Könnten Sie uns das Konzept mit den Epitopen bitte erklären?
B. Möller: Im Rahmen der Entzündung entstehen durch Proteindegradation sogenannte Epitope. Gegen diese Epitope bildet der Körper Antikörper. Die Epitope erscheinen, weil chemisch veränderte Proteine degradiert und dem bereits aktivierten Immunsystem präsentiert werden, zum Beispiel weil Arginin in situ im bestehenden Protein enzymatisch in Citrullin umgewandelt wird (Citrullinierung). Oder weil die Proteine nichtenzymatisch carbamyliert werden, also ein Carbamyl-Rest (-CONH2) angehängt wird. Es gibt noch diverse andere chemische Prozesse, die im Rahmen einer Entzündung Epitope freisetzen können. Ohne Entzündungsprozesse oder wenn diese Prozesse gut kontrolliert sind, würden diese Antigene nicht entstehen. Gesunde Menschen würden zudem ohne ein präaktiviertes Immunsystem nicht gegen all diese Epitope Antikörper bilden. Aber Menschen mit rheumatoider Arthritis haben eine Neigung, auf vermeintlich fremde Substanzen mit einer Abwehrreaktion zu reagieren. Also ist es vorstellbar, dass die Patienten gegen neu entstandene Epitope wiederum Antikörper bilden, und das führt wieder zu immunvermittelten Entzündungsprozessen. Das Ergebnis ist ein sogenanntes Antigen-Spreading.
Das heisst: je mehr Entzündung, desto mehr Epitope, desto mehr Antikörper und desto schlechter die Prognose?
B. Möller: Es wäre schön, wenn das so einfach wäre. Man darf sicherlich sagen, dass das Immunsystem immer breiter angeregt wird, je stärker die Entzündung ist. Es ist aber nicht so, dass die Antikörperbildung gegen Epitope linear zunimmt, je mehr Entzündungsprozesse wir haben. Als wir die ACPA kennenlernten, dachten wir, wir hätten den alles entscheidenden Schlüssel zum Verständnis der RA bzw. den «Stein der Weisen» gefunden. Also einen Marker, mit dem wir Patienten identifizieren können, die eine raschere Progression haben.
Ist das nicht so?
B. Möller: In der Praxis und in Kohortenstudien lässt sich das nicht so verifizieren. Es gibt immer wieder Patienten mit positiven ACPA, aber geringer Progression. Hierzu passt auch, dass in der Studie der schottischen Arbeitsgruppe Patienten, die nur ACPA-positiv waren, eine ähnliche radiologische Progression zeigten wie die Patienten ohne Antikörper.1 Nun ist die Studie zu klein, um alle Variablen zu finden. Es gibt offenbar noch andere Mechanismen als die Antikörperbildung, die die Progression beeinflussen, zum Beispiel nicht antikörpervermittelte Prozesse, etwa aggressive T-Zellen oder synoviale Fibroblasten.
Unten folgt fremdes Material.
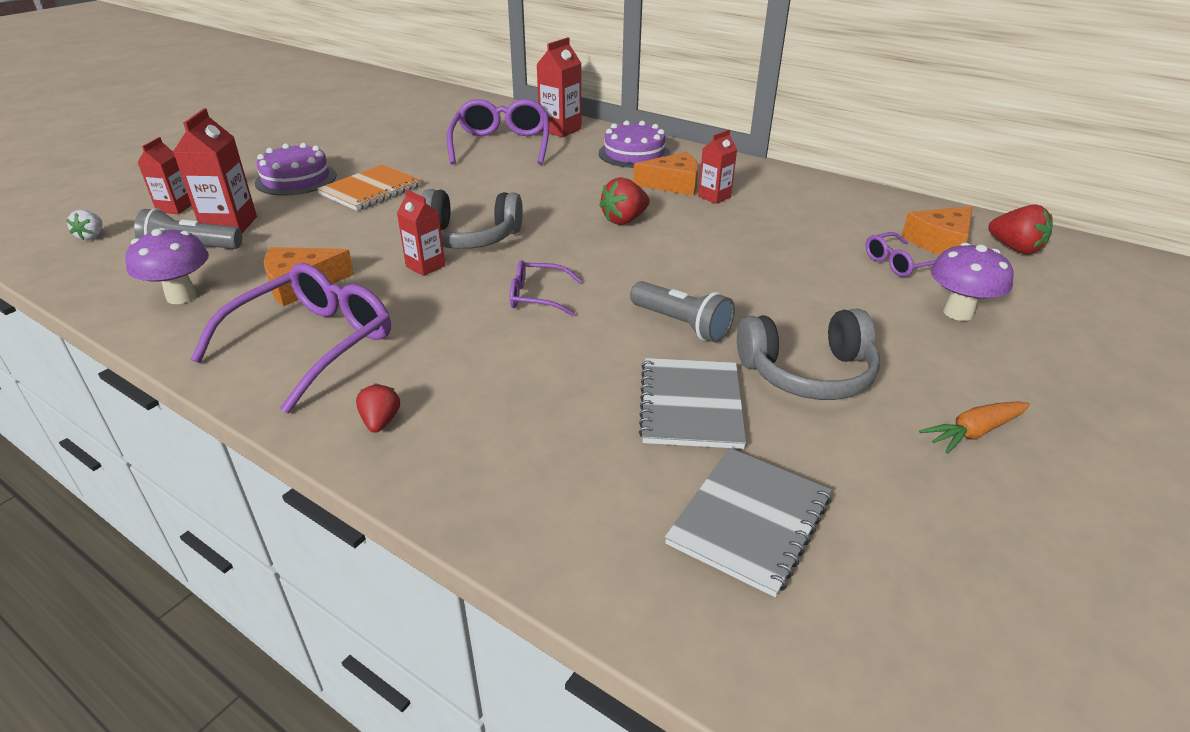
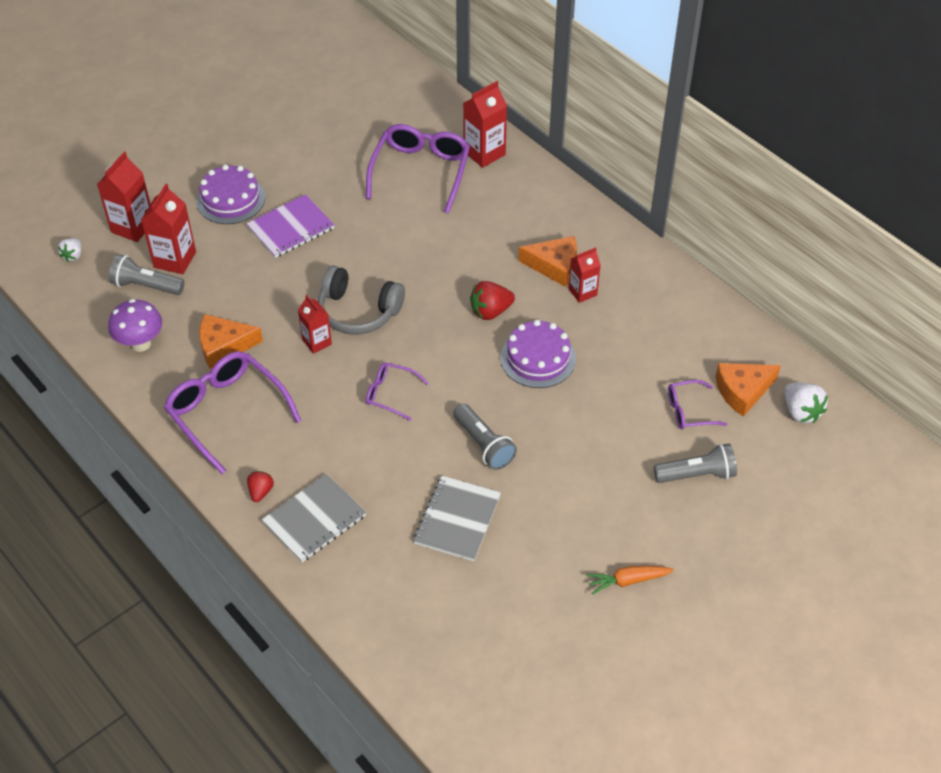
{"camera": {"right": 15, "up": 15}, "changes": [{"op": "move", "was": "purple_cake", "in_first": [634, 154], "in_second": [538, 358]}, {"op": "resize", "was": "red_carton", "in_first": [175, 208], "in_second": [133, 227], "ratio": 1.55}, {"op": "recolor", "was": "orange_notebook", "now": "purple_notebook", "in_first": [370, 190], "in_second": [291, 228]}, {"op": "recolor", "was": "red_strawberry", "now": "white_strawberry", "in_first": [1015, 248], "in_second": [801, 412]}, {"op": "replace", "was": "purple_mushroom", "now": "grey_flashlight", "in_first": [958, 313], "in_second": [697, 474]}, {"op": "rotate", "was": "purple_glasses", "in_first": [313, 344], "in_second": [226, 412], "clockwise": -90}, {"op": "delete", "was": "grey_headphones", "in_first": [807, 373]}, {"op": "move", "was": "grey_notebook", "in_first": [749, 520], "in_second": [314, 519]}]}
Nützen uns die Erkenntnisse für die Entwicklung neuer Medikamente?
B. Möller: Würde die Antikörperbildung 1:1 mit dem Entzündungsprozess einhergehen, wäre das gut vorstellbar. Zum Beispiel könnte man Medikamente gegen die Bildung eines Schlüsselantigens entwickeln und so die Entzündung stoppen. Aber die neue Studie zeigt uns, dass die immunologischen Prozesse bei der RA komplex und breit sind und man leider nicht so einfach ein oder zwei Antigene vermeiden bzw. dagegen gerichtete Antikörper blockieren kann, um die Entzündung zu stoppen.